Tuesday, August 14, 2018

married, then and now and then

Once upon a time, belief nudged the tradition of "jumping over the broom" as a signifier of a newly-married couple. Then the church got involved and the blessing of the occasion was transferred to those whose bells peeled. If you believed it, then it must be so, right?

Now, in Scotland, a return to earlier and less credulous roots appears to be on the rise.
For the first time last year, in what was once a famously religious country, the Humanist Society of Scotland married more people than the Church of Scotland....
Scotland categorises humanist weddings as a non-religious belief ceremony, with the same legal status as church-based and civil marriages. Humanists include atheists and agnostics, and those who say they are spiritual but who dislike organised religion. They embrace same-sex marriage, too, unlike most mainstream churches.
And since 2005 they have mushroomed: in 2017, there were 5,912 humanist weddings with 3,283 conducted by Humanist Society celebrants compared with just 3,166 by the Church of Scotland.
It's not that belief has been excised from what is sometimes called "marital bliss." Rather, it seems that a willingness to give to another what rightfully belongs to individuals has lost its savor. What right has someone or something else to give an imprimatur of legitimacy or worth in your personal business? The answer is, only the right any individual might transmit to such an institution or focal point.
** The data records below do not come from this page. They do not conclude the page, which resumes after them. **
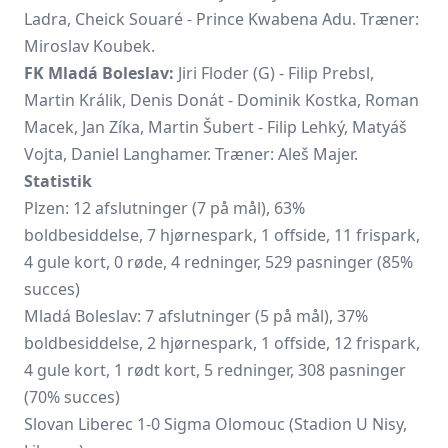
Ladra, Cheick Souaré - Prince Kwabena Adu. Træner:
Miroslav Koubek.
FK Mladá Boleslav:
Jiri Floder (G) - Filip Prebsl,
Martin Králik, Denis Donát - Dominik Kostka, Roman
Macek, Jan Zíka, Martin Šubert - Filip Lehký, Matyáš
Vojta, Daniel Langhamer. Træner: Aleš Majer.
Statistik
Plzen: 12 afslutninger (7 på mål), 63%
boldbesiddelse, 7 hjørnespark, 1 offside, 11 frispark,
4 gule kort, 0 røde, 4 redninger, 529 pasninger (85%
succes)
Mladá Boleslav: 7 afslutninger (5 på mål), 37%
boldbesiddelse, 2 hjørnespark, 1 offside, 12 frispark,
4 gule kort, 1 rødt kort, 5 redninger, 308 pasninger
(70% succes)
Slovan Liberec 1-0 Sigma Olomouc (Stadion U Nisy,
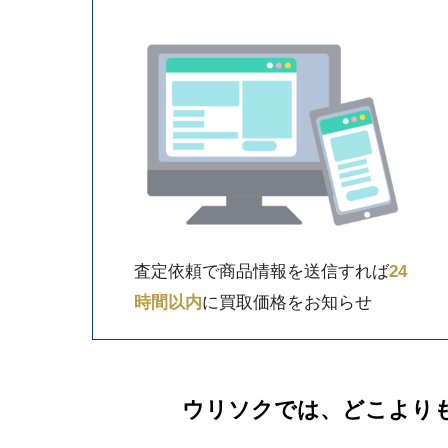
査定依頼で商品情報を送信すれば
24
時間以内
に買取価格をお知らせ
ウリソクでは、どこより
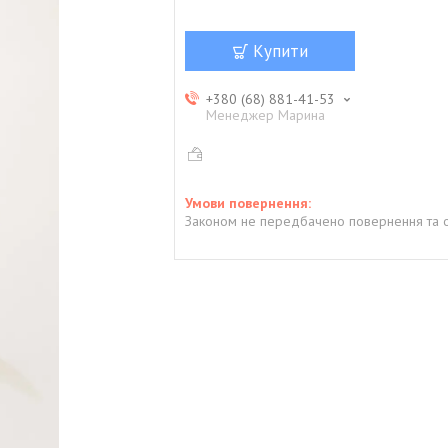
Купити
+380 (68) 881-41-53
Менеджер Марина
Законом не передбачено повернення та о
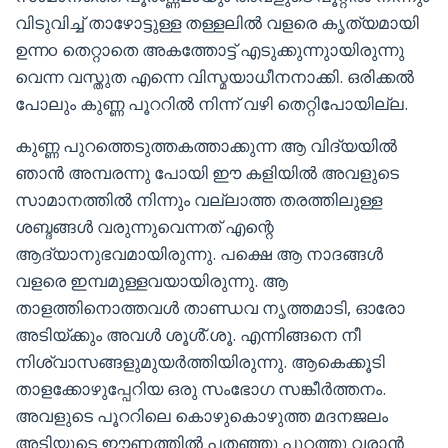
വിടുവിച്ച് താഴോട്ടുള്ള തള്ളലിൽ വളരെ കൃത്യമായി
ഉന്നo തെറ്റാതെ അകത്തോട്ട് എടുക്കുന്നുായിരുന്നു
വെന്ന വസ്തുത എന്നെ വിസ്മയാധീനനാക്കി. ഒരിക്കൽ
പോലും കുണ്ണ പൂററിൽ നിന്ന് വഴി തെറ്റിപോയില്ല.
കുണ്ണ പുറത്തെടുത്തകത്താക്കുന്ന ആ വിദ്യയിൽ
ഞാൻ അമ്പരന്നു പോയി ഈ കളിയിൽ അവളുടെ
സാമാനത്തിൽ നിന്നും വല്ലാത്ത തരത്തിലുള്ള
ശബ്ദങ്ങൾ വരുന്നുവെന്നത് എന്റെ
ആദ്യാനുഭവമായിരുന്നു. പക്ഷെ ആ നാദങ്ങൾ
വളരെ ഇമ്പമുള്ളവയായിരുന്നു. ആ
താളത്തിനൊത്തവൾ താണ്ഡവ നൃത്തമാടി, ഓരോ
അടിയ്ക്കും അവൾ ശൂൾ്.ശൂ. എന്നിങ്ങനെ നീ
നിശ്വാസങ്ങളുമുയർത്തിയിരുന്നു. ആകെക്കൂടി
താളക്കോഴുപ്പേറിയ ഒരു സംഭോഗ സങ്കീർത്തനം.
അവളുടെ പൂററിലെ കൊഴുകൊഴുത്ത മദനജലം
അടിയുടെ ഈണത്തിൽ പതഞ്ഞു പുറത്തു വരാൻ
It sort of reminds me of the old puzzler, "What if they had a war and no one showed up?" Is anyone the less married or the less committed without the intervention of some other party, ecclesiastical or otherwise?

Rituals are kind of nice. And certainly a party is a nice thing. You don't have to believe it unless you choose to. Otherwise, jump over the broomstick and check out the snacks.

The church is dismayed, and for good reason ... what if they had a religion and nobody came? No need to wax vitriolic about it. No need to condemn or scoff. Everyone insists on believing something and religion is another flower in the garden. Pick it or leave it alone ... your pick.

I can imagine members of the exceptionally lucrative marital industry muttering in a secluded corner, "Don't have a cow!" On the other hand, maybe having a cow is precisely the right reaction as the rug under your feet is removed.

Like a dollar bill, the wedding industry requires belief.

Or, as the Dhammapada puts it, more or less, "Better your own truth/ However weak/ Than the truth of another/ However noble."

1 comment:

  1. Whatever the ceremony, that legal piece of paper is what counts for so many marital advantages.